Despite limited and conflicting evidence for the efficacy of newly developed robotic technology for laparoscopic prostatectomy, this technology is spreading rapidly. Because the newer technology is more costly, reasons for this rapid adoption are unclear. The authors of this report sought to determine whether hospital acquisition of robotic technology was associated with volume of prostate cancer surgery.

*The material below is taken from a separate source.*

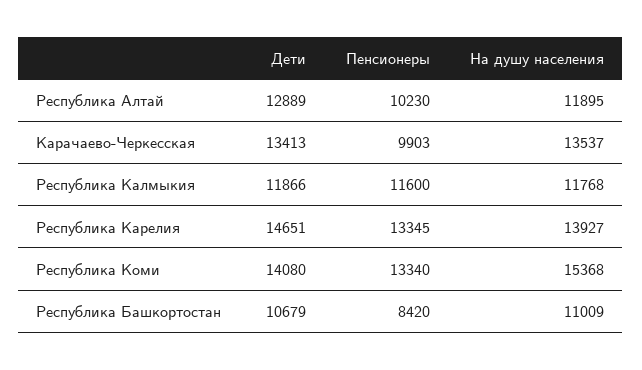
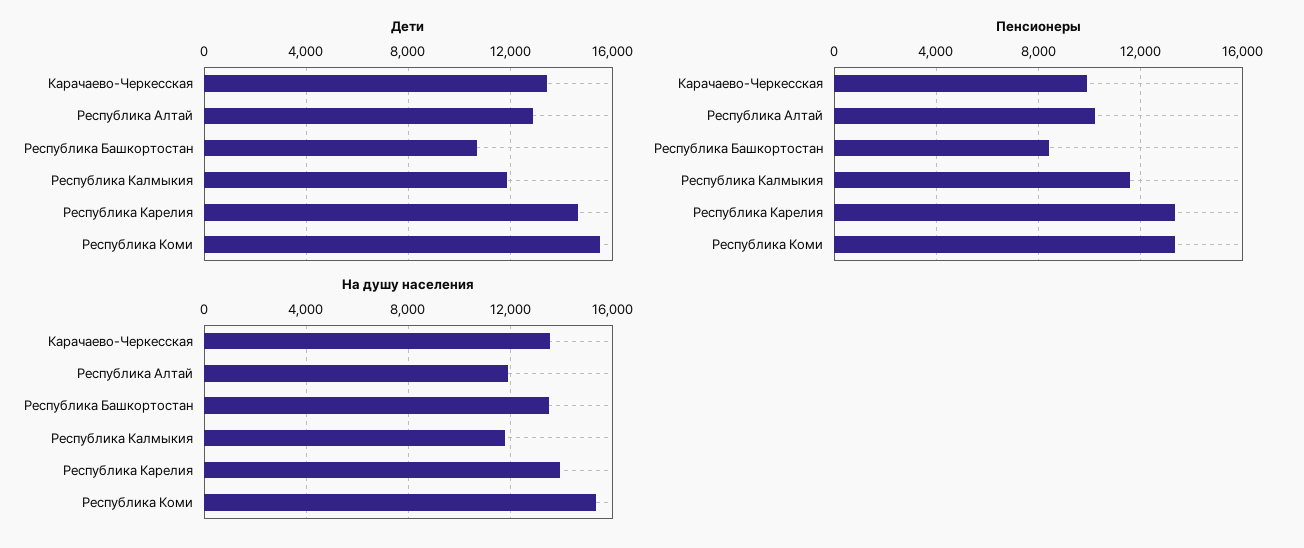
Дети, Республика Коми: 14080 -> 15500
На душу населения, Республика Башкортостан: 11009 -> 13500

The inpatient dataset of claims records from 2002 to 2008 and the acquisition dates of robotic technology were used to examine the rates of prostatectomy in Wisconsin hospitals. In analyses that accounted for hospital and referral region characteristics, changes in hospital prostatectomy volume were examined for their association with technology acquisition. Overall trends in the rate of prostatectomy also were examined over the study period.
In total, 10,021 prostatectomies were performed in 52 hospitals in Wisconsin's 8 health referral regions during the study period. The mean quarterly prostatectomy volume in hospitals that did not acquire the technology was 4.5 in 2002 and 3.1 in 2007/2008. In contrast, the mean quarterly prostatectomy volume in hospitals that went on to acquire robotic technology was 16.5 in 2002 and 24.8 in 2007/2008. In adjusted models, the acquisition of a robot was associated with a 114% annual increase (95% confidence interval, 62%-177% annual increase) in hospital prostatectomy volume. The average Wisconsin hospital prostatectomy volume was unchanged during 2002 through 2006 but increased by 25.6% in 2007.
Robotic technology acquisition occurred rapidly in Wisconsin hospitals, and hospitals that acquired a robot had large increases in prostatectomy volume. Cancer 2011;. © 2011 American Cancer Society.